Tuesday, April 5, 2011

The Guards, by Ken Bruen

I've been headed toward a rendezvous with Mr. Bruen for a long time. Or at least his books. As with  James Lee Burke, reliable sources have long plied him on me. I haven't been resistant, I've just been, as with so much else, behind times.

I don't know where the latest prompt came from, but I finally bit. One of the benefits of waiting so long is that you have the time to form an impression that will quickly be knocked down once you start turning the pages. So what did I think this book would be like?

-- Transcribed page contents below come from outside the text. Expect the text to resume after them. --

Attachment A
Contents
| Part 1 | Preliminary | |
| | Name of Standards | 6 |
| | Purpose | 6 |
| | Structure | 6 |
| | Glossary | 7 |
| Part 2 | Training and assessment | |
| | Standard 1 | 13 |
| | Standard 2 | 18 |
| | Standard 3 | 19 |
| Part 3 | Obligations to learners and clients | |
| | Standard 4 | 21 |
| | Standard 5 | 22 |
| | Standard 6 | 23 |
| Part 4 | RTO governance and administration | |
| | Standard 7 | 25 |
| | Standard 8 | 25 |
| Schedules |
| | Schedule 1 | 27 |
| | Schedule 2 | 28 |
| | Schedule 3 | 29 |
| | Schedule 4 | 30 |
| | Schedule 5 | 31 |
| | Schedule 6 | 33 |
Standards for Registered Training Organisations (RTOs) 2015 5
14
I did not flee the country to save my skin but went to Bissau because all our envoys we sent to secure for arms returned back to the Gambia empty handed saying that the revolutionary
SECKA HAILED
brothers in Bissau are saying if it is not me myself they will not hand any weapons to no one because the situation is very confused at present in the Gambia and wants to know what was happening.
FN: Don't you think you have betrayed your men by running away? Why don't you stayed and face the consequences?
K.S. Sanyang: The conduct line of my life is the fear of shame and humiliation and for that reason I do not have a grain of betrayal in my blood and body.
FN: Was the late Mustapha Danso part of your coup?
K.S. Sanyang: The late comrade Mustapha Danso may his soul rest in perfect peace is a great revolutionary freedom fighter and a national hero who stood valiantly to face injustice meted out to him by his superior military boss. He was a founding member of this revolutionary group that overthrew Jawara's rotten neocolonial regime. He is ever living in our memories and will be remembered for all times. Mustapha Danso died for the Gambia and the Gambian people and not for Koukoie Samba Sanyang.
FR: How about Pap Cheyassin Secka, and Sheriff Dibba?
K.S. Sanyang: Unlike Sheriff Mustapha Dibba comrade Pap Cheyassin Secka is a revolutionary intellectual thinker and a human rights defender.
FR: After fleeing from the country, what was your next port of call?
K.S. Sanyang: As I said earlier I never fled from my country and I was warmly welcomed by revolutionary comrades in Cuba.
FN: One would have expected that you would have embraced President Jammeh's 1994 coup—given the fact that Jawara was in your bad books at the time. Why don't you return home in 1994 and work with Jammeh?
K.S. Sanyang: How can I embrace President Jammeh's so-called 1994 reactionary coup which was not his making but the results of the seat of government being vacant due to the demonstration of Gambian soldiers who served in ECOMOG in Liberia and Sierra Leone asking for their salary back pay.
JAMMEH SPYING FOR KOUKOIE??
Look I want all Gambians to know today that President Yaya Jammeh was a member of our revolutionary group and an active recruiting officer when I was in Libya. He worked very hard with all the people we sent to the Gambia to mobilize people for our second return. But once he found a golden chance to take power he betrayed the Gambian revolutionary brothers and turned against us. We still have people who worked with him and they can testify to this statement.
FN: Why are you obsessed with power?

Well, for  someone who has read a lot of crime fiction over the years, I'm a little bit of a chicken about the genre. For some reason, I had the Jack Taylor books down as a bit brutal, probably dark and undoubtedly wet.

The Guards wasn't like that at all.

Jack Taylor is an ex-garda, which means he was once an Irish cop, and according to him, getting booted out of this venerable institution meant he really had to put his mind to it. But out of control drinking, among other less than highly desirable traits, has left him high and dry. Well, not exactly dry.

There isn't technically such a thing as a private investigator in Ireland ("the Irish wouldn't wear it") , so Taylor is instead something of a finder. Which really means he drinks his way around Galway, in the company of his mad and sometime friend Sutton, and in Sutton's company he gets himself into a situation that is deeper and darker than any person whose got his problems with sobriety should reasonably get.

Taylor is also a reader, which surprised me. One lesson we learn from his wide knowledge of books, detective novels, but much beyond these as well, is that reading is a lifeline for a certain kind of kid. What we also learn more painfully is that reading alone won't save you.  But I enjoyed the literary asides and the way all of Galway seems to come to Taylor's aid at times, and the way his own low tide makes him compassionate to many others at a similar low ebb. Sometimes, of course, that's a mistake. As in life

I'll definitely be reading more.


  1. Sounds like a good one, and I love your riff on reading at the end!!

  2. You've convinced me - this one is going on the to-read list!

  3. Well, I hope you both do, and I think Bruen is the kind of writer who has a lot to say to anyone, even non-crime readers.

    Which of course are really the kind of crime writers that I like to read best.

    I didn't mention that having been to Galway a few years ago, it was fun to pick out the familiar aspects, but also to see the place through non-touristic eyes.

  4. Seana, you're probably one of the few readers who finds Bruen not dark and brutal.

    Among the Taylor books, I've read The Killing of the Tinkers, The Magdalen Martyrs, Priest and Cross. I liked the first and third of these best.

    I am surprised you have avoided Bruen until now considering the company you keep.
    Detectives Beyond Borders
    "Because Murder Is More Fun Away From Home"

  5. Killing of the Tinkers is next on my list.

    Yeah, I've come into the whole Irish crime fiction world slightly backwards.

    Yeah, when you start from the Belfast Sixpack, dark and brutal has a high bar to meet. I wouldn't say that those adjectives are the first ones that spring to mind. I thought it was a really good and unique book.

  6. "Dark" may rank high among adjectives one might fairly apply to the Jack Taylor novels, though your point about the Belfast So\ixpack is very well taken.

  7. I think dark for me is when you spend a lot of time with mutilated bodies, or have to live inside the serial killers mind. A bleak outlook on life redeemed by occasional humor seems about right to me.

  8. Then you've noticed that Bruen is good at flashes of humor when the chips are way down.

    I want to offer one example from The Killing of the Tinkers, but I want to get it exactly right, and I don't have the book with me at the moment.

    V-word: nordica

  9. Nordica?

    Can't those damned Scandinavians give the Irish crime scene even this poor venue without crowding in?

  10. That crossed my mind, though I also remember Nordica as a brand of skis or ski boots from my attempts at that sport in the winters of my youth.

  11. That's what they want you to think, Peter. I'm telling you, they don't write crime fiction for nothing.

  12. I'm sorry to interrupt the conversation between you and Peter ;), but I just wanted to say I've been thinking of reading The Guards for a while too (unfortunately our library doesn't have a copy). I'm glad to get another point of view on it, which makes me want to read it more.

    Stopping by after seeing link on Carrie's Books and Movies blog.

  13. Cool. That's what I think is so great about all the links being together where we can all get new ideas.